* [Text section]:
* start *

It’s well known that many Utah legislators don’t like citizen initiatives. Lawmakers believe they should be the only group allowed to make law.

So, in an effort to generally hamper the initiative petition process, legislators passed a law saying that after citizen initiative petitions are turned in on April 15, for about a month those opposed to the initiative can try to get signees to remove their names.

Legislators also require that citizen initiatives be geographically balanced – 10 percent of voters in 26 of 29 state Senate districts must sign citizen initiative petitions.

Let’s say that in several Senate districts initiative supporters have just barely reached that 10 percent threshold – then initiative opponents concentrate on those districts trying to get a few hundred signees to remove their names – and thus disqualify the initiative from the ballot.

Such shenanigans couldn’t be played under the CMV petition’s language – any group opposing a candidate couldn’t get his signees to remove their names from his primary qualification petition.

Also, the CMV initiative’s candidacy petition has no geographic requirements – other than the petition signatures must come from within the district the candidate is running for.

There is, for example, no 26 of 29 state Senate district requirement for a statewide candidate’s race.

Thus, if a Democrat was running for governor, he could gather all of the (today) required signatures of 2,815 Democratic voters from one small area.

He could get all of those signatures, say, outside of a Utah Jazz game in one night. Or he could get all of his signatures out of Salt Lake City.

A Republican running for governor would have a more difficult challenge – he could get his signatures from anywhere in the state, but he’d have to get 13,195 signatures instead of only 2,815.

A Republican running for Salt Lake County mayor would have to get 3,393 GOP signatures (today) to make the Republican primary ballot, whereas a Democrat in the same race would only have to gather 1,211 Democratic signatures to get on his primary ballot.

* end *

* [To-do list]:
(1) Condense the paragraph of the article on Utah petition rules that begins "A Republican running for governor" into one shorter sentence that keeps its main facts.
(2) Based on the article on Utah petition rules, explain in one to three sentences why legislators passed the law allowing opponents to ask signees to remove their names from initiative petitions.
(3) Go on with the article on Utah petition rules from the point where it stops.
The material that follows has no connection to the article on Utah petition rules.

* [Record list]:
* start *

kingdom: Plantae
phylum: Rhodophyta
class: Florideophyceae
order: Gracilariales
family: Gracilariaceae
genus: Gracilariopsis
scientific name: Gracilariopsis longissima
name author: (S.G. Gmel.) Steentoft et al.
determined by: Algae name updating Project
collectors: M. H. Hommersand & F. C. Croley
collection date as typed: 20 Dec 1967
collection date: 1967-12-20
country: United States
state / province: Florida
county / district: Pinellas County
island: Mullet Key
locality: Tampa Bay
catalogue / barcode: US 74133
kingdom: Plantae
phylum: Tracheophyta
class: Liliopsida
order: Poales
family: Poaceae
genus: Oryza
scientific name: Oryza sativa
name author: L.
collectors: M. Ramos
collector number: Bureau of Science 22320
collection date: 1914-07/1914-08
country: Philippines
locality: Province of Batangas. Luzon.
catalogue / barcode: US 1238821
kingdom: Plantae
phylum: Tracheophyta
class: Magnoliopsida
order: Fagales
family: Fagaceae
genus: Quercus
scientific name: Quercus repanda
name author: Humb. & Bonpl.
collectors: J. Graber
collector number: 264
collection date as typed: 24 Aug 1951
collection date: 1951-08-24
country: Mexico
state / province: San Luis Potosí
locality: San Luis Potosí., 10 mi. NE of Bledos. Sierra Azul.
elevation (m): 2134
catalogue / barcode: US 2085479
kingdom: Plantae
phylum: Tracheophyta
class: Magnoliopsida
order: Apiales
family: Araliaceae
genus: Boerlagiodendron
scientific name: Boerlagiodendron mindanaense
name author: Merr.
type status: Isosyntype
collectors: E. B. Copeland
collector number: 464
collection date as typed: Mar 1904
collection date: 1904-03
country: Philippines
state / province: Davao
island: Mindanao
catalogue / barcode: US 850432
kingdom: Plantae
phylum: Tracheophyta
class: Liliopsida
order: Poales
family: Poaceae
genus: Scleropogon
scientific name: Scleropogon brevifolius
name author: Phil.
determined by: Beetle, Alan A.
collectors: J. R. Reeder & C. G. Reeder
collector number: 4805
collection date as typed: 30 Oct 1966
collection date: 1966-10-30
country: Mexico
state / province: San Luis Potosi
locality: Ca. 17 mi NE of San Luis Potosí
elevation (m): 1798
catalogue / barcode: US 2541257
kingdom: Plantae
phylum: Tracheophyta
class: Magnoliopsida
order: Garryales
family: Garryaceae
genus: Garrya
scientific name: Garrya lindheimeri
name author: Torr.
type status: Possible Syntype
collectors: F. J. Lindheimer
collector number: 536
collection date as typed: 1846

* end *

* [Results by task]:
(1) A Republican candidate for governor could collect signatures from anywhere in the state but would need 13,195 of them, compared with only 2,815 for a Democrat.

(2) Legislators passed it to hamper the citizen initiative petition process in general. Many Utah legislators dislike citizen initiatives and believe lawmakers should be the only group allowed to make law.

(3)
Finally, in the rare instance where there is a minority party officeholder in a majority party district, it will be easier to challenge that officeholder within his own party.

For example, U.S. Rep. Jim Matheson, D-Utah, holds the 4th Congressional District. But there are fewer registered Democrats in the 4th District than there are registered Republicans.

There are 130,632 registered Republicans in the 4th District, says Dave Hansen, who is running Republican Mia Love’s second attempt to unseat Matheson.

Two percent of that total means Love, or any other GOP candidate, would need to get 2,617 Republicans to sign their candidacy nomination petition to get on the GOP 4th District primary.

Matheson, or any Democratic challenger to him, would only have to get 686 Democrats to sign their nomination petitions.

Thus a potential Democratic challenger to Matheson would have to get fewer Democratic signatures to get on the Democratic primary ballot than it would take GOP challengers to get on their party’s 4th District primary ballot.

Life is not fair – nor, apparently, should it be in some political instances.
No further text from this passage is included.